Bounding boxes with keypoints

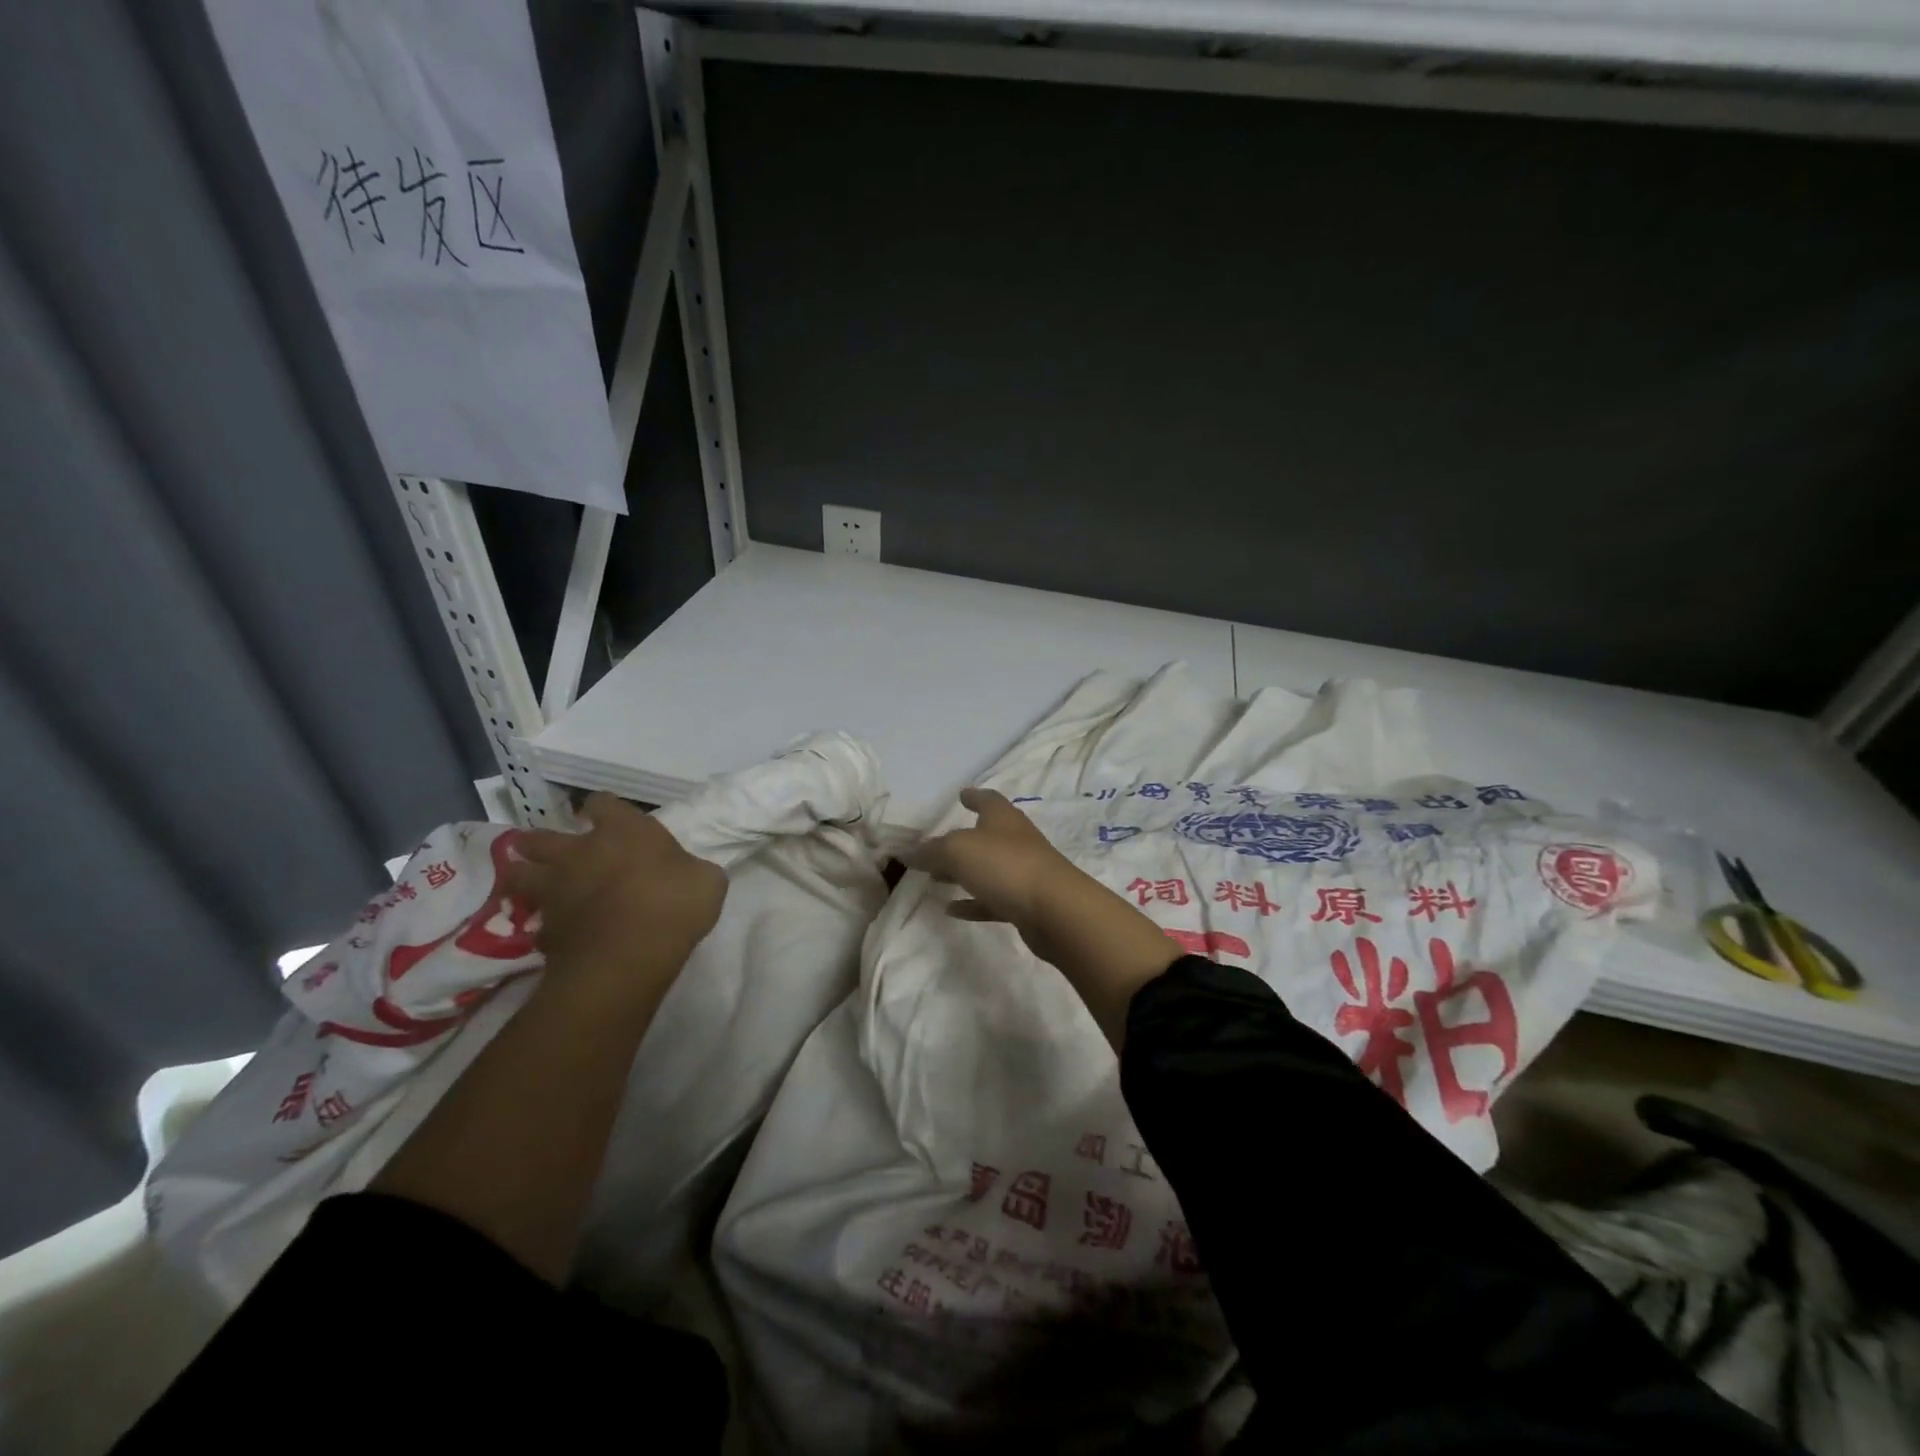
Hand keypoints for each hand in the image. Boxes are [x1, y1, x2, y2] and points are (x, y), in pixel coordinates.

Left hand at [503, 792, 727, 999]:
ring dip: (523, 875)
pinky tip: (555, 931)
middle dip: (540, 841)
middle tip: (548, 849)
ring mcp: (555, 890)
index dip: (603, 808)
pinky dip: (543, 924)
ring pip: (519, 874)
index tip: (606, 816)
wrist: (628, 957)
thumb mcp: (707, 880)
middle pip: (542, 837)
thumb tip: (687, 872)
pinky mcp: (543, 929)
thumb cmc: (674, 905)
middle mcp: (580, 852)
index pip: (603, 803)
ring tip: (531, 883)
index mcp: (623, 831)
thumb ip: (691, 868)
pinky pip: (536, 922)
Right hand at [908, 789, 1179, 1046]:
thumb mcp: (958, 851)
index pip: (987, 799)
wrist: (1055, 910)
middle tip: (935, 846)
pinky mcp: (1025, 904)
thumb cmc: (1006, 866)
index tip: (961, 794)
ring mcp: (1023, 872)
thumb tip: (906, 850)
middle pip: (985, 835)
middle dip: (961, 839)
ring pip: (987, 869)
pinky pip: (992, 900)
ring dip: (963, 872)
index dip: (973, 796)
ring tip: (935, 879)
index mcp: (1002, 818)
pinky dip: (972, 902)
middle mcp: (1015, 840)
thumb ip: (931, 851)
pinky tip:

- Work task
Return every entry above exactly as written, with no pictures included.

- Solution to the exercise
Hand keypoints for each hand in the image. Boxes are [x1, y1, x2, y2] and points are (x, y), in pixel coordinates.

Left hand at [503, 792, 727, 999]:
ring dip: (523, 875)
pinky tip: (555, 931)
middle dip: (540, 841)
middle tip: (548, 849)
ring mcp: (555, 890)
index dip: (603, 808)
pinky dip: (543, 924)
ring pip: (519, 874)
index tip: (606, 816)
wrist: (628, 957)
thumb mcp: (707, 880)
middle pip: (542, 837)
thumb tip: (687, 872)
pinky mcp: (543, 929)
thumb cmc: (674, 905)
middle mcp: (580, 852)
index pip: (603, 803)
ring tip: (531, 883)
index mcp: (623, 831)
thumb ip: (691, 868)
pinky pip: (536, 922)
Right hand at [908, 789, 1179, 1046]:
thumb mcp: (958, 851)
index pip: (987, 799)
wrist: (1055, 910)
middle tip: (935, 846)
pinky mcp: (1025, 904)
thumb cmc: (1006, 866)
index tip: (961, 794)
ring mcp: (1023, 872)
thumb tip: (906, 850)
middle pip: (985, 835)
middle dip: (961, 839)
ring pip: (987, 869)
pinky pip: (992, 900)
ring dip: (963, 872)
index dip: (973, 796)
ring tip: (935, 879)
index mcp: (1002, 818)
pinky dip: (972, 902)
middle mcp: (1015, 840)
thumb ip: (931, 851)
pinky tip:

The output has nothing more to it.